A preocupação com a carga tributária caiu de 33,9% para 33,6%, mas segue na segunda posição dos maiores obstáculos, seguida pela falta ou alto custo da mão de obra não qualificada, apontada por 28,9% dos empresários, ante 26,7% no trimestre anterior.
Fecham a lista dos cinco principais problemas enfrentados pelas empresas a falta ou alto custo de trabalhador qualificado (28,6%) e a demanda interna insuficiente (17,3%).
Desempenho do setor recua
O desempenho do setor recuou em junho. O índice que mede a evolução do nível de atividade da indústria da construção caiu 1,9 ponto, de 49,1 para 47,2 pontos. Já o indicador que mede a evolução do número de empregados registrou queda de 0,6 ponto, passando de 48,5 para 47,9 pontos. Apesar dos resultados, a Utilização da Capacidade Instalada (UCI) manteve-se em 67%, mesmo patamar observado em junho do ano passado. Desde o início de 2026, a UCI acumula crescimento de três pontos percentuais.
Expectativas pessimistas para os próximos meses
A pesquisa aponta que todos os índices de expectativas da indústria da construção para os próximos seis meses caíram e cruzaram a linha divisória de 50 pontos no mês de julho.

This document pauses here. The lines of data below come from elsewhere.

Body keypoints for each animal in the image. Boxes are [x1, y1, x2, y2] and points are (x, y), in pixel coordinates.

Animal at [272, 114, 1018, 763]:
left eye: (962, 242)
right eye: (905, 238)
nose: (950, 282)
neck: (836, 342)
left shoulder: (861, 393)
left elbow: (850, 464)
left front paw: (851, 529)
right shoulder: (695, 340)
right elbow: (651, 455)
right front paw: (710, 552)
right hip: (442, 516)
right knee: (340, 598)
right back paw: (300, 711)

- Nível de atividade: -3,7 pontos, para 49,2 pontos;
- Número de empregados: -3,6 pontos, para 49,1 pontos;
- Novos empreendimentos e serviços: -3,6 pontos, para 48,9 pontos;
- Compra de insumos e matérias-primas: -4,5 pontos, para 48,3 pontos.
Os resultados sinalizam que os empresários do setor agora projetam redução do nível de atividade, dos postos de trabalho, do lançamento de empreendimentos e serviços e da compra de insumos e matérias-primas. Trata-se da primeira vez desde abril de 2020, ainda no início da pandemia de Covid-19, que os quatro indicadores passam do campo positivo para o negativo ao mesmo tempo.

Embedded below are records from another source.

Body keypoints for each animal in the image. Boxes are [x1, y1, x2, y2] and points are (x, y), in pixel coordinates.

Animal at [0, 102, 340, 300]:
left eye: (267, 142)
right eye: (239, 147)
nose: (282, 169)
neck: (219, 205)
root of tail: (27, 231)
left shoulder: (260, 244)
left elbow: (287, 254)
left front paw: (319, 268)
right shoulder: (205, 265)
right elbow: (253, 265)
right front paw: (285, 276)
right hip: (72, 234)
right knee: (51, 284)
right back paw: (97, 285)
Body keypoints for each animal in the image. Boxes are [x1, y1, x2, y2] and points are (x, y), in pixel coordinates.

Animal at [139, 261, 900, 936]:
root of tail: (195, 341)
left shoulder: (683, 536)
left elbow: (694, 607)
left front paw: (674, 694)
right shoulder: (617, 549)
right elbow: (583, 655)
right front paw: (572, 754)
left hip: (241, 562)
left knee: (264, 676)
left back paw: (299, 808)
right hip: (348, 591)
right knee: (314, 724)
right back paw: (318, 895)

O pessimismo quanto ao futuro contribuiu para a queda do Índice de Confiança do Empresário Industrial (ICEI) do setor, que recuou 2,1 pontos em julho e chegou aos 45,6 pontos. Os empresários estão ainda mais pessimistas do que em junho.
Diante das expectativas negativas, os industriais diminuíram a intenção de investimento. O indicador caiu de 43,7 pontos para 42,4 pontos.
Sobre a Sondagem Indústria da Construção
Para esta edição da Sondagem Indústria da Construção, a CNI consultou 321 empresas — 121 pequenas, 132 médias e 68 grandes — entre 1º e 10 de julho de 2026.